### Tarefas obrigatórias
A: No texto sobre o auxílio emergencial, em que data dona Tânia recebeu a primeira parcela do benefício?
B: Transcreva do texto sobre o auxílio emergencial o trecho que começa em "Sim, aquela mulher" e termina em "valor de R$ 600.".

### Texto selecionado
========================================================================
(Foto: Reprodução/Facebook)
Redução do auxílio de R$ 600 para R$ 300 é a representação do abandono
Dona Tânia foi uma das brasileiras a se inscrever, pelo aplicativo, para receber o auxílio emergencial nos primeiros dias de abril. Na esperança de cuidar do filho e da sua saúde, desempregada e contando com esse dinheiro para viver, dona Tânia teve a primeira resposta do governo: benefício negado porque estava morta!
Sim, aquela mulher estava morta aos olhos do governo federal. Em desespero, começou a bater de porta em porta para provar que estava viva. E essa verdadeira peregrinação somente gerou frutos cinco meses depois, quando, em 21 de setembro, recebeu a primeira parcela do auxílio emergencial no valor de R$ 600.
Dona Tânia representa milhares de histórias no Brasil, neste país da desigualdade, da negligência para tratar da vida, da alimentação e da sobrevivência dos mais pobres. Não coincidentemente, dona Tânia é uma mulher negra e mãe solo. São 43 milhões de pessoas com benefício negado desde o primeiro momento —e que a Defensoria Pública da União estima chegar a 60 milhões.
========================================================================
### Dados fornecidos

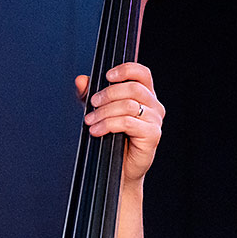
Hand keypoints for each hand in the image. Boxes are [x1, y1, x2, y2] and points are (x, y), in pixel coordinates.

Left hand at [75, 62, 164, 182]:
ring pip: (129, 105)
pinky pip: (128, 123)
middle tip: (93, 103)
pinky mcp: (152, 135)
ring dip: (104, 112)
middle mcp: (153, 105)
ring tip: (90, 121)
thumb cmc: (112, 138)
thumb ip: (89, 95)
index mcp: (144, 95)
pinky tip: (97, 130)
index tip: (107, 76)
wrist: (119, 168)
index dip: (126, 69)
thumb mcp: (97, 111)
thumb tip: (81, 80)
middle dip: (108, 94)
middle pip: (133, 88)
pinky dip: (108, 124)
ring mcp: (155, 120)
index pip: (142, 73)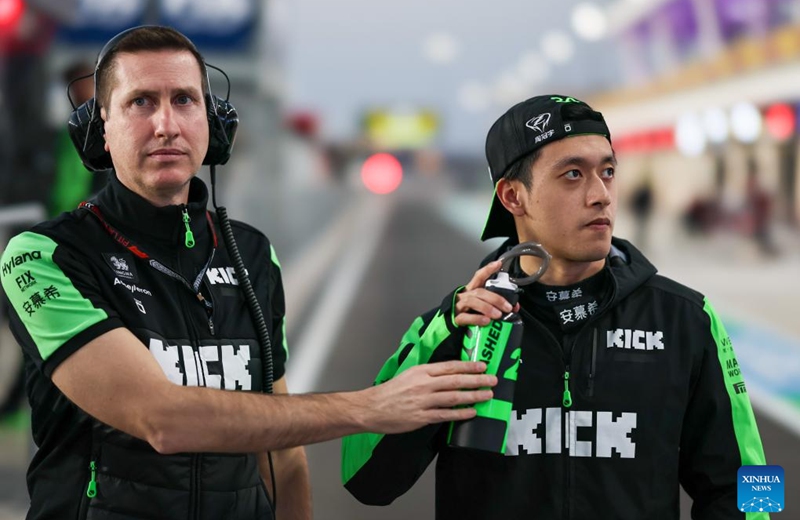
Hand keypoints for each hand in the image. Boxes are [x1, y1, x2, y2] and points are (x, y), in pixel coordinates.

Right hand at [361, 361, 496, 433]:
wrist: (372, 408)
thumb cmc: (391, 392)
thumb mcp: (409, 375)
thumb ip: (428, 374)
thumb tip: (450, 373)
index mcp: (421, 371)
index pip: (450, 366)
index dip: (468, 366)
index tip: (482, 365)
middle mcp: (424, 384)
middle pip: (456, 380)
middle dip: (477, 379)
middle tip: (492, 380)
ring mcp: (423, 401)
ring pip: (454, 397)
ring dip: (473, 396)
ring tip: (487, 395)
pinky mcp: (421, 417)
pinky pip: (445, 415)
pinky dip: (460, 414)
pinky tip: (472, 412)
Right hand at [454, 260, 518, 326]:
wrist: (448, 325)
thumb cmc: (467, 314)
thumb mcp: (481, 307)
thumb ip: (496, 305)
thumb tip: (514, 306)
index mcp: (471, 291)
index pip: (479, 277)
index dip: (488, 269)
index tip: (498, 264)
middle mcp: (465, 296)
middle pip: (479, 291)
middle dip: (495, 298)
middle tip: (507, 307)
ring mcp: (459, 306)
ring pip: (472, 301)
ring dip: (487, 307)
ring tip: (497, 315)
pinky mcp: (456, 318)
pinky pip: (465, 317)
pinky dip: (477, 318)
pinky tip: (486, 321)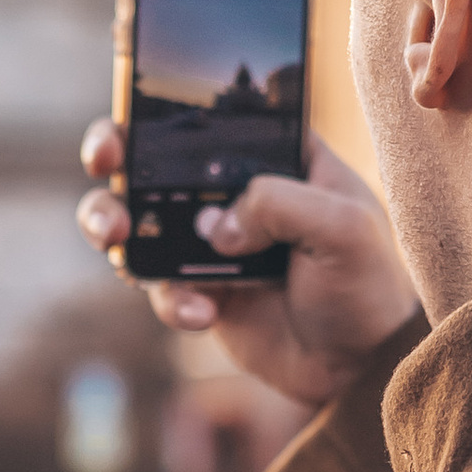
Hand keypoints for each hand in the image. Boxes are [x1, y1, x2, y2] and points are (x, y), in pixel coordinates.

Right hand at [76, 124, 422, 408]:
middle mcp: (234, 191)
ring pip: (137, 218)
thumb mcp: (345, 228)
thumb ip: (281, 204)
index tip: (135, 106)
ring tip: (117, 238)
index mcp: (276, 157)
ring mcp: (210, 242)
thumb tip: (216, 225)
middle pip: (154, 156)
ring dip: (110, 220)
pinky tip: (203, 314)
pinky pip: (158, 286)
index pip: (215, 114)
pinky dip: (171, 299)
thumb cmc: (367, 285)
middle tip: (104, 159)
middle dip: (113, 150)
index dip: (167, 102)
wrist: (359, 369)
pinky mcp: (198, 289)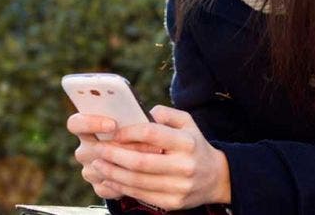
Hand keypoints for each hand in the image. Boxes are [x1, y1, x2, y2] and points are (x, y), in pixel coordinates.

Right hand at [66, 113, 162, 199]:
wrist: (141, 157)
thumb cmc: (137, 131)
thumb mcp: (136, 119)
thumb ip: (138, 114)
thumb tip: (152, 116)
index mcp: (87, 128)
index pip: (75, 124)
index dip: (90, 123)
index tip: (112, 124)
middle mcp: (85, 150)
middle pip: (89, 149)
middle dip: (117, 147)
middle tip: (141, 144)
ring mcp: (90, 169)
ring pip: (101, 169)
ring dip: (125, 165)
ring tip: (149, 160)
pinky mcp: (99, 187)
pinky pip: (108, 187)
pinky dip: (125, 183)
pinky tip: (141, 176)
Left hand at [89, 105, 230, 210]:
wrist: (215, 177)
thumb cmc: (194, 144)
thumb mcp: (188, 122)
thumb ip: (166, 113)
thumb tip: (142, 112)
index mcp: (187, 142)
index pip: (152, 134)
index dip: (129, 132)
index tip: (113, 132)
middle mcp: (185, 166)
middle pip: (141, 162)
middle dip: (114, 156)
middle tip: (98, 150)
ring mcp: (179, 187)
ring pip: (138, 181)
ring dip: (113, 173)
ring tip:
========================================================================
### Soluções
A: Em 21 de setembro.

B:
Sim, aquela mulher estava morta aos olhos do governo federal. Em desespero, começou a bater de porta em porta para provar que estava viva. E essa verdadeira peregrinação somente gerou frutos cinco meses depois, quando, em 21 de setembro, recebeu a primeira parcela do auxílio emergencial no valor de R$ 600.